Лана сделала глоток «колы» из банки, несколько секунд помолчала. Она все больше и больше распалялась, наливаясь злобой, и в то же время ей становилось легче. Как будто она резко вытащила занозу из пальца – боль стала сильней, но рана вот-вот начнет заживать.

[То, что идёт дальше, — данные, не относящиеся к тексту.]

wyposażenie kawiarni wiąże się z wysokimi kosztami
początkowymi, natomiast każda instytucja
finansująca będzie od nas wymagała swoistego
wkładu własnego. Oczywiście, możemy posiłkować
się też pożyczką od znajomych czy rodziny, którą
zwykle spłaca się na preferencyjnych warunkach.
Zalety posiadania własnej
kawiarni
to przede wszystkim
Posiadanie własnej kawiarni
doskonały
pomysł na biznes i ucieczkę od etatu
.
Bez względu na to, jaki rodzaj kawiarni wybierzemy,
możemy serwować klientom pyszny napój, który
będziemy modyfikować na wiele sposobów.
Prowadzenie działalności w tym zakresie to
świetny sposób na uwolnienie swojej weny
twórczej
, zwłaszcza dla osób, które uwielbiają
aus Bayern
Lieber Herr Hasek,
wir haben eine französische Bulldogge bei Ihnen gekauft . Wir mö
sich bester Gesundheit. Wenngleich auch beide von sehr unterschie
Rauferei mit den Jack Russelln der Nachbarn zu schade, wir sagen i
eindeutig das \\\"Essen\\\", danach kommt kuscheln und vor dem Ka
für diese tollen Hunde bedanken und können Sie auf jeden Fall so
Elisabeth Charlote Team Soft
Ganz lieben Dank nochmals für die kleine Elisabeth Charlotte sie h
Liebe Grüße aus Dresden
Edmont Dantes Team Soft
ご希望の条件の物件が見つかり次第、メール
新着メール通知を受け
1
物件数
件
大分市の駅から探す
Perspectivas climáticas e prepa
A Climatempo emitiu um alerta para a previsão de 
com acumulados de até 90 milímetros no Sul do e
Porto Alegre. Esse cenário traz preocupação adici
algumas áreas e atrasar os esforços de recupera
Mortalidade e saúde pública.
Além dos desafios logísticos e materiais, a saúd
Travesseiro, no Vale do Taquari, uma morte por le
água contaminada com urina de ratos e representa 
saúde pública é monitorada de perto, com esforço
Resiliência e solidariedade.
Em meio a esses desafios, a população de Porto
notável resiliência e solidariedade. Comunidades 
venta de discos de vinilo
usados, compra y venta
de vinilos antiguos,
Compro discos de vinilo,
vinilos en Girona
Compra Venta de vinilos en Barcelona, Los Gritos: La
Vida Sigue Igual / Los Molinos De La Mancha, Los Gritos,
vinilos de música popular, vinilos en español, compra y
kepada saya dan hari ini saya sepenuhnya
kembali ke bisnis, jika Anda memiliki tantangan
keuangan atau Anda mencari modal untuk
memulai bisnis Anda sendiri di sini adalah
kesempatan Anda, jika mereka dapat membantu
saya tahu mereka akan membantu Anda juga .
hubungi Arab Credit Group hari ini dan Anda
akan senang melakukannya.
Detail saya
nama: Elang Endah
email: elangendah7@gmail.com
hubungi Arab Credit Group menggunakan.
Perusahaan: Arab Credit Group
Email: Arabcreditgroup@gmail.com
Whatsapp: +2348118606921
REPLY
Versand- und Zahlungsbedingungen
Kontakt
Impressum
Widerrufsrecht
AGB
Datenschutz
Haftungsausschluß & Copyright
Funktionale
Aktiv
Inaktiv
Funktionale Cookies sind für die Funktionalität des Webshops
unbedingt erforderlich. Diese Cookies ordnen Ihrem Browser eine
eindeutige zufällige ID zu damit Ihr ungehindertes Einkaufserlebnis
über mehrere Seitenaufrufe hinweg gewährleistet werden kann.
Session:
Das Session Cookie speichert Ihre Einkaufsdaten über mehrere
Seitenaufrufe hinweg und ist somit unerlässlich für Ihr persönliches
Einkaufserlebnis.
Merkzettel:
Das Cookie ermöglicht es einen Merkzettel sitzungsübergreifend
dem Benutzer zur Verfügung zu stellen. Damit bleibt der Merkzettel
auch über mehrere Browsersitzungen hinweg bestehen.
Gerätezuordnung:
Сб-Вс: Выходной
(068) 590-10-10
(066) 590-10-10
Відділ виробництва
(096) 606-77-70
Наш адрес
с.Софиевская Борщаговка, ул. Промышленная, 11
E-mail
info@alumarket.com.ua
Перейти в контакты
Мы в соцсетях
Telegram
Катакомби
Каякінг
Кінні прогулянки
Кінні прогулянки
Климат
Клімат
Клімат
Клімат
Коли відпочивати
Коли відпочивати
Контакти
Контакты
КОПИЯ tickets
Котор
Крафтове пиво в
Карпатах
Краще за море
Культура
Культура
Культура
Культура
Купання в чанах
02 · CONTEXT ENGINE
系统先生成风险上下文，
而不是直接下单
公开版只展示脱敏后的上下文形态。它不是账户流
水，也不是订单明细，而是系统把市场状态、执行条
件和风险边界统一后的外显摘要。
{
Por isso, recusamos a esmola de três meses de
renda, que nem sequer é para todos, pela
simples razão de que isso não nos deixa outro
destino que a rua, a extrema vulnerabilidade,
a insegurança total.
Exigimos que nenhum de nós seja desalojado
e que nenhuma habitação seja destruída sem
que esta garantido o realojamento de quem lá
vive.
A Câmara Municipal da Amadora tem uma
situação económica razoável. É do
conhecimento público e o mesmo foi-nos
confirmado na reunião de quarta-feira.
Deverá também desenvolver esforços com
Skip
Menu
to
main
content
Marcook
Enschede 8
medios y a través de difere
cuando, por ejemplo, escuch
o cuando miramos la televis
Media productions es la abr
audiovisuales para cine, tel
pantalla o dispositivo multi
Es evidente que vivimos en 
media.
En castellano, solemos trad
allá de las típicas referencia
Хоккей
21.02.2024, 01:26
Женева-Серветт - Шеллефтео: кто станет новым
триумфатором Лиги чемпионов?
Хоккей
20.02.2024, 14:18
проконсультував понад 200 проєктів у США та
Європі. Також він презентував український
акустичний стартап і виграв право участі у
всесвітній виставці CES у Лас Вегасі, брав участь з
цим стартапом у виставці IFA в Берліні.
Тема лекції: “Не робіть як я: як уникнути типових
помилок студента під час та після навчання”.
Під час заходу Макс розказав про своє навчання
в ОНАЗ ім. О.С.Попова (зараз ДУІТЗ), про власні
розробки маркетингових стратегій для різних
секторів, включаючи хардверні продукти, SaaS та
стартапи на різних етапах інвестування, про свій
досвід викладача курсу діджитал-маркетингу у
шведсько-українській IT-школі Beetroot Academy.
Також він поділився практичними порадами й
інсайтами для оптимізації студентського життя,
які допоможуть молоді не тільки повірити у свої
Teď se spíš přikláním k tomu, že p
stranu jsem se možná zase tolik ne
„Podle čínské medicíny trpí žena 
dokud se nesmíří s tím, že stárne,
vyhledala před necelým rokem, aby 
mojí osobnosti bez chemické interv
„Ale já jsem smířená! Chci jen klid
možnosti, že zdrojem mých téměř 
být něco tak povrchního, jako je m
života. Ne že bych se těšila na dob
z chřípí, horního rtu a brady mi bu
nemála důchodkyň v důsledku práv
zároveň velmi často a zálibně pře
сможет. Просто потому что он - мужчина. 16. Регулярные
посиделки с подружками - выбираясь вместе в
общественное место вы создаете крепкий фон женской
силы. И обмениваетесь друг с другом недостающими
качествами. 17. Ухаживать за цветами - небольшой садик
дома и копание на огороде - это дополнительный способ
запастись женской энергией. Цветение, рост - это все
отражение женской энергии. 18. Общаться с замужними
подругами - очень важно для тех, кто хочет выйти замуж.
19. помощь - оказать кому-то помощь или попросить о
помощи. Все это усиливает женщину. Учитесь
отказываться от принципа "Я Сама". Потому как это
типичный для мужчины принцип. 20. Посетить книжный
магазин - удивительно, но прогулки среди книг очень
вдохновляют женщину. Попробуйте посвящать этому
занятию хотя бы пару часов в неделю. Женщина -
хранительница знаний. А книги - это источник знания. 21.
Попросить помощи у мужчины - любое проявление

– Я слышала, как закричала мать. Но осталась в комнате. Просто до ужаса боялась выйти. Сидела у себя дома, а чувствовала, будто нахожусь в лесу, полном голодных волков. Я смогла выйти только минут через десять после того, как хлопнула дверь. Я понимала, что он ушел, но пришлось набраться смелости, чтобы выйти. Мать лежала в коридоре. Кровь… кровь как будто была повсюду. Может быть, половину добавила моя фантазия, не знаю, но мне тогда показалось, будто кто-то взял и расплескал там целое ведро красной краски. Бред, конечно.